AfOx provides research and networking opportunities to work with lead scholars and thought leaders in global historiography such as with my Oxford collaborator Professor Peter Frankopan, author of the groundbreaking book The Earth Transformed: An Untold History. For me, the ‘Ausi’ came vividly alive as a bearer of valid knowledge of the long and interconnected past between Frankopan’s pages. After reading the last pages of this book, I decided to write to Frankopan and we started a conversation on shared scholarly interests. This led me to apply for the AfOx Fellowship with Peter as my agreed promoter. When I learnt I was successful, we were both thrilled because these fellowships are very competitive. It is an incredible opportunity to bring my own voice to scholarship on Khoi-San cultural and epistemological heritage as a formerly oppressed person. Frankopan’s confidence in my work – and support for my work as a woman who grew up under Apartheid with all its various marginalizations – is very inspiring.
Research interests
My research troubles the ‘extinction’ and ‘disconnected people and culture’ discourse. Ausi knowledge contributions have been absent from acknowledgment in the scientific and heritage disciplines. In ‘deep listening’ to ‘conversation’ in the ‘anarchive’ (‘seeing what is not there’), the matrifocal interconnected Ausi exists, as illustration’ in the deep-time knowledge of plants worldwide.

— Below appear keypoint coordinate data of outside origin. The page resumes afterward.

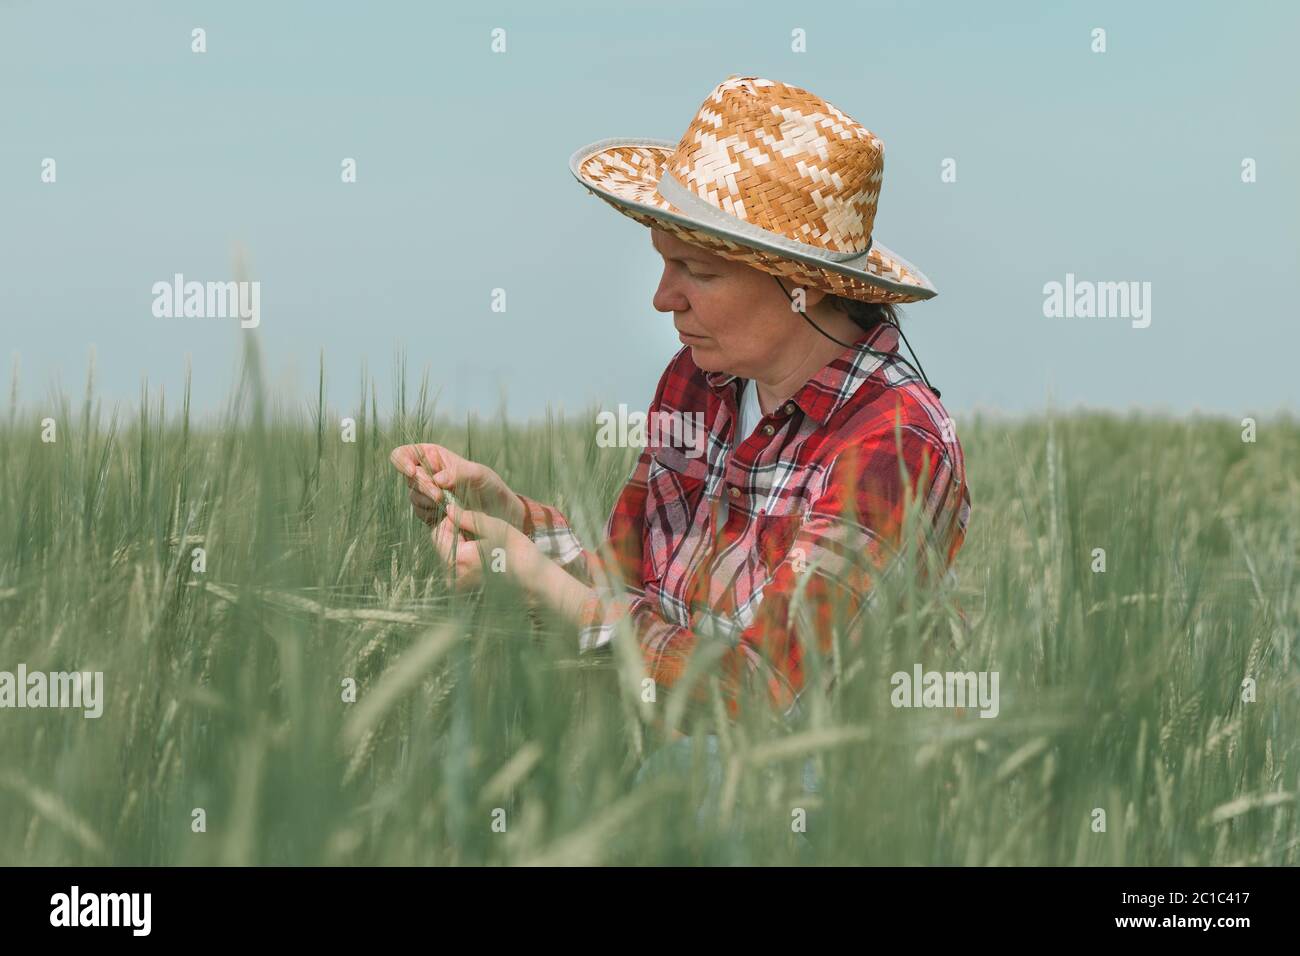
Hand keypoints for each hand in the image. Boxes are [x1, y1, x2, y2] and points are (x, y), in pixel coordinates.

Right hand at [389, 443, 525, 529]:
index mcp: (432, 456)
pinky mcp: (428, 512)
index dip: (402, 461)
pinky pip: (421, 513)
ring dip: (428, 502)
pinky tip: (447, 514)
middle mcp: (425, 474)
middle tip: (440, 496)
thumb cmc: (488, 485)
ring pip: (414, 497)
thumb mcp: (478, 474)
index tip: (412, 472)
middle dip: (423, 487)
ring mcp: (425, 494)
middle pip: (408, 478)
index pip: (404, 454)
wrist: (496, 512)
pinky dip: (432, 514)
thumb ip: (458, 473)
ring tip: (448, 504)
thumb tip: (437, 479)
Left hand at [431, 501, 543, 592]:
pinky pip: (455, 567)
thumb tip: (448, 509)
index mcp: (459, 559)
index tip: (468, 520)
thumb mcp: (494, 527)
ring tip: (483, 546)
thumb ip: (467, 518)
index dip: (451, 522)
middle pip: (441, 546)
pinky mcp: (463, 590)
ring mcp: (457, 585)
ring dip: (460, 546)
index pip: (438, 534)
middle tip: (478, 533)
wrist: (533, 581)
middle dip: (455, 535)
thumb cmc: (517, 552)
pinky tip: (483, 557)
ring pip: (448, 556)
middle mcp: (453, 575)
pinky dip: (465, 558)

In my time as an AfOx fellow, I am conducting collaborative research on how could we rethink global ‘precolonial’ historiography from the perspective of the Khoi- San Ausi’s indigenous deep-time plant and landscape knowledge as interconnected ‘anarchive’ in the relevant and dispersed collections held in Empire. I am conducting research with relevant archives, herbariums, museums and libraries in the UK that hold significant, vast unexplored and uninterpreted data (from an African feminist indigenous perspective). This is also true of the Pitt Rivers Museum with its large collection of Khoi-San artefacts, without interpretation from the ‘Ausi’ perspective. Ausi was an unacknowledged voice in the British colonial collection and curation practices at the Cape of Good Hope.
I am honoured and thrilled to be at Oxford and Lincoln College (with its own notable women’s history of epistemological exclusion close to 600 years) and to have the opportunity to research and write a follow up volume to my monograph Ausi Told Me, provisionally titled, Global Herstoriography Matters: An African feminist decolonial perspective through the lens of Cape medicinal plants.
I am a proud mother of two adult sons and grandmother to a 17-year-old granddaughter.